The logic isn’t that hard to follow. The kids can be kept together and the high performers aren’t going to be affected. However, the reasoning behind this particular effort is more focused on social justice concerns. The outcomes might not be as awful as we expect but the reasoning behind them is not really all that defensible.

“The entire second chapter of the framework is about connecting math to social justice concepts like bias and racism: “Teachers can support discussions that center mathematical reasoning rather than issues of status and bias by intentionally defining what it means to do and learn mathematics together in ways that include and highlight the languages, identities, and practices of historically marginalized communities.”

Teachers should also think creatively about what math even entails: “To encourage truly equitable and engaging mathematics classrooms we need to broaden perceptions of mathematics beyond methods and answers so that students come to view mathematics as a connected, multi-dimensional subject that is about sense-making and reasoning, to which they can contribute and belong,” Soave continues.

When we tried to take a closer look at the framework, most of the quotes were tough to understand. All that we have seen is a school system that is looking to dumb things down in the name of social justice. Students who are looking to differentiate themselves will now have to wait until grades 11 and 12 to do so.

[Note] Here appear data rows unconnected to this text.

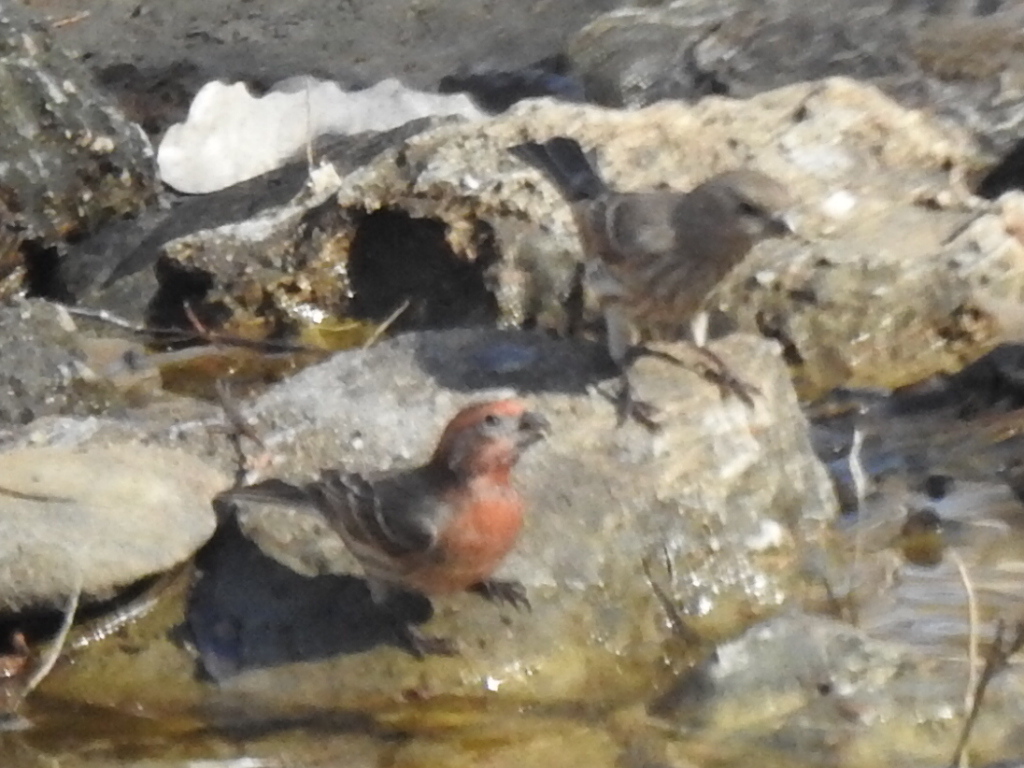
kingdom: Animalia
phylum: Chordata
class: Aves
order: Passeriformes
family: Fringillidae
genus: Haemorhous
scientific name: Haemorhous mexicanus
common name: House finch
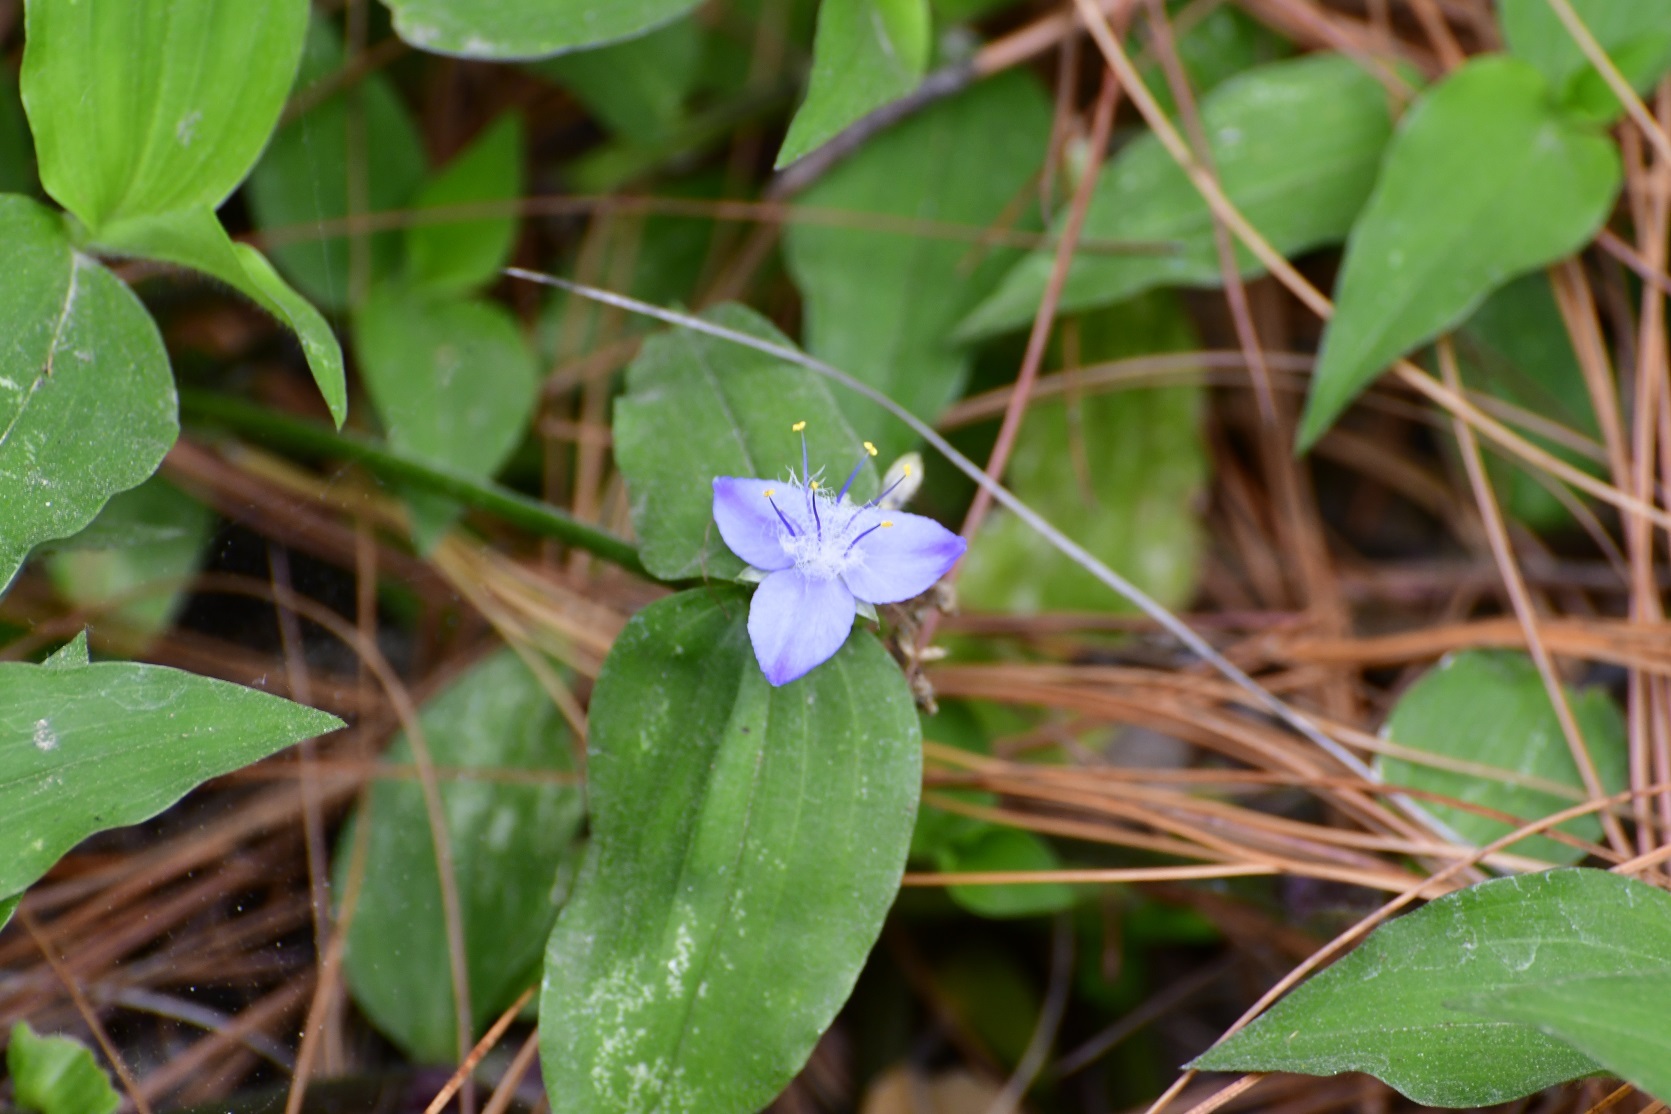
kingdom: Plantae
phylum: Tracheophyta
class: Liliopsida
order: Commelinales
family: Commelinaceae
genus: Elasis
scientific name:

If you take a closer look at the first step, which is entitled Dismantling Racism in Mathematics Instruction, you get an idea of how ridiculous this all is. For starters, they believe that there is just too emphasis on getting the right answer. We are not sure how this is being justified but guys….it’s math! Typically, there is only one right answer to a question and there’s not much that can be done.

Teachers are also being asked to identify times that math was used to uphold racism. Students will also learn to “recognize the ways that communities of color engage in mathematics and problem-solving in their everyday lives”. If all of this sounds like nonsense to you, that’s because it is. Now that students are being led away from math and told that they need to embrace far-left philosophies, we are hoping that common sense can prevail before it is too late.